What you will do => In two sentences, summarize the article about the band festival.

Excerpted passage =>
◆ ◆ ◆ ◆
And the bands play on
More News from Antonio C. Hila
The Cultural Center of the Philippines was the venue of a band festival held April 10-14. Bands from Metro Manila and adjacent cities and towns, and from Baguio City, as well as Bukidnon in Mindanao, participated. The representation was wide as the bands came from different sectors such as schools, communities, the military services.
The Philbanda Association headed by professor Herminigildo G. Ranera spearheaded the event that the CCP, through the efforts of its president, Raul Sunico, staunchly supported.
The festival included a daylong workshop and band clinic, facilitated by Satoshi Yagisawa, one of Japan’s young composers who had scored outstanding band music compositions. He was joined by Stephen Fox of Toronto, Canada, who not only performs but also designs and builds modern clarinet and reproduces historical woodwinds.
◆ ◆ ◆ ◆
Extracted information =>
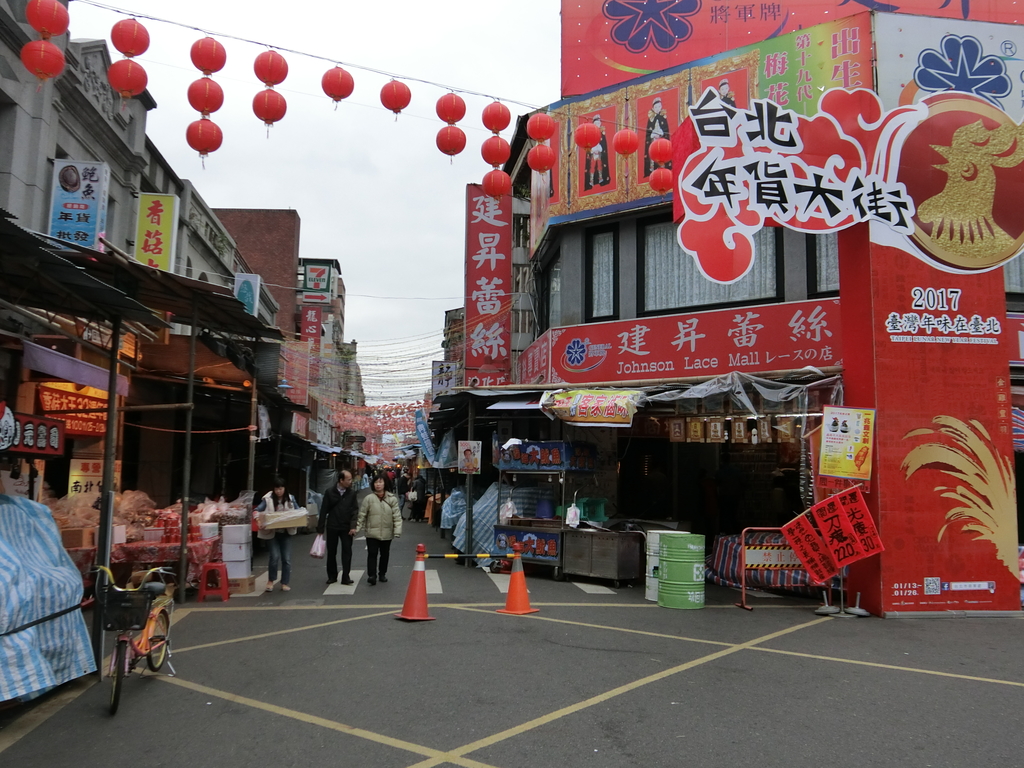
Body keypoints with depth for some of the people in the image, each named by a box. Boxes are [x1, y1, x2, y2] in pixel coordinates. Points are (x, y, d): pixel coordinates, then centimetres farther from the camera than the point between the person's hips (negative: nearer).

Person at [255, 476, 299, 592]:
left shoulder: (290, 498, 2)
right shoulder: (268, 499, -7)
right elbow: (257, 511, -7)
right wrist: (259, 521, -26)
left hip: (286, 533, 3)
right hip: (271, 533, -3)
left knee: (287, 558, 3)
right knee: (275, 556, -12)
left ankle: (285, 583, 16)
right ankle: (271, 580, 11)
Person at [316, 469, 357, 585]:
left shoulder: (352, 492, -1)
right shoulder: (330, 492, -4)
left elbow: (355, 510, -1)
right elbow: (323, 510, -1)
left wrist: (353, 526, -11)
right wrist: (320, 528, -2)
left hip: (346, 528, 0)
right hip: (332, 527, 0)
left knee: (347, 552, -1)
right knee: (331, 552, 9)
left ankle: (346, 577, 5)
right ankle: (332, 576, 21)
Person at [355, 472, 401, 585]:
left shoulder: (392, 498, -4)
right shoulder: (368, 498, -6)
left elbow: (397, 516, -4)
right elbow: (362, 515, -2)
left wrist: (397, 530, -11)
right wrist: (357, 528, -5)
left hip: (387, 533, 2)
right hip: (372, 533, -2)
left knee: (385, 554, 14)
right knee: (372, 554, -7)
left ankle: (382, 574, 30)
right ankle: (371, 575, -4)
◆ ◆ ◆ ◆
Task solution => The Cultural Center of the Philippines hosted a band festival on April 10-14, with bands from schools, communities and the military services coming from Metro Manila and nearby cities and towns, Baguio City and Bukidnon in Mindanao. The Philbanda Association, headed by professor Herminigildo G. Ranera, led the event with the CCP's support, and it included a daylong workshop and band clinic facilitated by Japanese composer Satoshi Yagisawa, joined by Stephen Fox of Toronto, Canada.